◆ Source data ◆
- - - -
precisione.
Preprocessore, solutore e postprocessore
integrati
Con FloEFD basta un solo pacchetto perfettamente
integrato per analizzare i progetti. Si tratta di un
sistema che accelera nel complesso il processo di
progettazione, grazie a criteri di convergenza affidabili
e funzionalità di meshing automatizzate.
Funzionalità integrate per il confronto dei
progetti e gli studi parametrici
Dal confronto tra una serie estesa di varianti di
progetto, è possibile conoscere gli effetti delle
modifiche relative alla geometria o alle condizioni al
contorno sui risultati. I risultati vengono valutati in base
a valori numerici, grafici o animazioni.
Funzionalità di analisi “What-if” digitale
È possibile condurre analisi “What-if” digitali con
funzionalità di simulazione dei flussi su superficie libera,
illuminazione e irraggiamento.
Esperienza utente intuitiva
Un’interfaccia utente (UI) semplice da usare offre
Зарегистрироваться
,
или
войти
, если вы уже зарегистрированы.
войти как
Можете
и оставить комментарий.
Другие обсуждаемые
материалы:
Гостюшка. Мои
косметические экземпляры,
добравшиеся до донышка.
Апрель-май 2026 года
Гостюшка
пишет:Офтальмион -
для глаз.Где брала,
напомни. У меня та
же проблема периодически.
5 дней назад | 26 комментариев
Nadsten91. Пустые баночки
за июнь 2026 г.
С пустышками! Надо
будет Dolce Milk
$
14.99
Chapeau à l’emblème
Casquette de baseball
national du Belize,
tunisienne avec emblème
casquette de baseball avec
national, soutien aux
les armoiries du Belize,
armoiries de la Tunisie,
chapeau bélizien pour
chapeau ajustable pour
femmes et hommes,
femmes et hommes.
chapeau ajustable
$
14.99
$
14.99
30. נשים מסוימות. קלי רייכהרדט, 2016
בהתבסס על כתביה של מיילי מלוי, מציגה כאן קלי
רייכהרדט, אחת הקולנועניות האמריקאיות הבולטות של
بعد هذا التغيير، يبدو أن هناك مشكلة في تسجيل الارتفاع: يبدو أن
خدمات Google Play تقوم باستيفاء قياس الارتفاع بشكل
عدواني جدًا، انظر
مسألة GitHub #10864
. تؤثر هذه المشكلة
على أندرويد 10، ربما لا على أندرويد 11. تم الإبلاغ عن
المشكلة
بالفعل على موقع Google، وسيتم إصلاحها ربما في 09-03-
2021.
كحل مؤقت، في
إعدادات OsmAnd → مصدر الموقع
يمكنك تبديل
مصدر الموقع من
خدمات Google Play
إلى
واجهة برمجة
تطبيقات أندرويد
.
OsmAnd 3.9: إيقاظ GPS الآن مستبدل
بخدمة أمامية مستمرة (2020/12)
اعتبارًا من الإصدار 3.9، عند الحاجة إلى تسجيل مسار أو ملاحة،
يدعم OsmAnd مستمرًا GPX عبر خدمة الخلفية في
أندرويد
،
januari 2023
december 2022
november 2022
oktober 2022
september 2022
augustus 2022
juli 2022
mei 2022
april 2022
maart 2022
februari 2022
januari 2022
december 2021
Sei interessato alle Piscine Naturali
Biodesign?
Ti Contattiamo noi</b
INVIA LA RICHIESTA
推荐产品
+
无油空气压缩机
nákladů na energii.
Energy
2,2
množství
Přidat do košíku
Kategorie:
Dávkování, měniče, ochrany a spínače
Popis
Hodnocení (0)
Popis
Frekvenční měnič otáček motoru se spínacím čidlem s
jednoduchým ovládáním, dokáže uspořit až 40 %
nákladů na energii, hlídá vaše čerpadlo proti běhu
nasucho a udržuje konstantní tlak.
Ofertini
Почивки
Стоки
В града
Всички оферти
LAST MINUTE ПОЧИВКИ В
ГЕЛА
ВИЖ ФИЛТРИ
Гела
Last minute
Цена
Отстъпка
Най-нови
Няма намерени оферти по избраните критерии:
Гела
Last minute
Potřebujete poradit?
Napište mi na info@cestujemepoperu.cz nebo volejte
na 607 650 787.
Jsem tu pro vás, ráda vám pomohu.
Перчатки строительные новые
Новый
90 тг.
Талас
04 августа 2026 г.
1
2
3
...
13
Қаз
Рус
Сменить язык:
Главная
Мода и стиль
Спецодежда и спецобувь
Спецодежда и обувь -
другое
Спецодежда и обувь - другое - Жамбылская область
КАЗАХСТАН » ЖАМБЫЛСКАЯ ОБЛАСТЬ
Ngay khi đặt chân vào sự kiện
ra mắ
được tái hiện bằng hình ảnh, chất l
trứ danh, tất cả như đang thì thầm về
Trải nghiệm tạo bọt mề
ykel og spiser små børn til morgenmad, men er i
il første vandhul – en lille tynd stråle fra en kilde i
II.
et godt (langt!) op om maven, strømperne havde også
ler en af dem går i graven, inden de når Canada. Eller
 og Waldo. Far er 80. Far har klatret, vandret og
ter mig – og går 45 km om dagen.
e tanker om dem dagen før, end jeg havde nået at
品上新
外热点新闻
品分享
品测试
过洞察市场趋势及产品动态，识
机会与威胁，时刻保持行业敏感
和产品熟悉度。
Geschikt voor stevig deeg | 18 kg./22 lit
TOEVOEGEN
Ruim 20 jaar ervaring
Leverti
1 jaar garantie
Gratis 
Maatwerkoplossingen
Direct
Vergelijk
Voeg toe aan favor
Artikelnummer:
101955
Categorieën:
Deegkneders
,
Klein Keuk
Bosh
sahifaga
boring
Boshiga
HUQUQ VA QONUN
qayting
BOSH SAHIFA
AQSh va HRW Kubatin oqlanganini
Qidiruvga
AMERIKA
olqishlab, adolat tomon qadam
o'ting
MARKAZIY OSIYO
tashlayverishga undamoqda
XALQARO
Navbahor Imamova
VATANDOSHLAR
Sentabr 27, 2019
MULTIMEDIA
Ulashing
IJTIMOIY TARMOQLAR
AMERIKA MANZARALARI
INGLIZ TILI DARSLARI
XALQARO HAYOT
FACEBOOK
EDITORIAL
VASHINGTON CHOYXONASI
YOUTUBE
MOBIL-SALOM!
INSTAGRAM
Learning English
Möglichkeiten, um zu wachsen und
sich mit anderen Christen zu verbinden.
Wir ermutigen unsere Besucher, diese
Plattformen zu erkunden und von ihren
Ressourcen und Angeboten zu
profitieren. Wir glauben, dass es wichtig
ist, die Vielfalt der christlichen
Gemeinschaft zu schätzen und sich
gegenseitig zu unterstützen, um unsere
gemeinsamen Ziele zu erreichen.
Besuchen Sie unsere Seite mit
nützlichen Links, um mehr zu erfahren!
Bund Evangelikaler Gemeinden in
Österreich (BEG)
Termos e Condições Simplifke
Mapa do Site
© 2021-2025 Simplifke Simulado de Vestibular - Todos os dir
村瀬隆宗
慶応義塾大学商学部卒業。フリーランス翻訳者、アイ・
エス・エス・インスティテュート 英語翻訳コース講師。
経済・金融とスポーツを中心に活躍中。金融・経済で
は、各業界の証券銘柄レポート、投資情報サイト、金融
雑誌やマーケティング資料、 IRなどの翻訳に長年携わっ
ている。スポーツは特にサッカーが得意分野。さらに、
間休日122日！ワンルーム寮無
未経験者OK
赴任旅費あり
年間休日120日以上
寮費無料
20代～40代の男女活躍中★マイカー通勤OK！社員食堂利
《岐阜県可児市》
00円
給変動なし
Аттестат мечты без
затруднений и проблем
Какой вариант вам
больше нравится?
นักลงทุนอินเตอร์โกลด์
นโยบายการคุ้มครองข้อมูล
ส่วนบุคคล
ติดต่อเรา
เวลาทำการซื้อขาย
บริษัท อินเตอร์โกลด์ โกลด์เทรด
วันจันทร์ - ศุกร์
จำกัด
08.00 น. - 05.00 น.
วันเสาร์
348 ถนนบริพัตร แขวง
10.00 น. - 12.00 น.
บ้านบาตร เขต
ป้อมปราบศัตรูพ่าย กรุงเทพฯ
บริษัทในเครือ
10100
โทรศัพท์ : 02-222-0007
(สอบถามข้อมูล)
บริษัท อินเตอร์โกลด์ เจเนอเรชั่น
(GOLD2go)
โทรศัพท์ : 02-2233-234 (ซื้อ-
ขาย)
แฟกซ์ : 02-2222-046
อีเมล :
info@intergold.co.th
- - - -
◆ Exercise ◆
A single number is the answer: the count of lines above that include the string "นเตอร".

◆ Written response ◆
3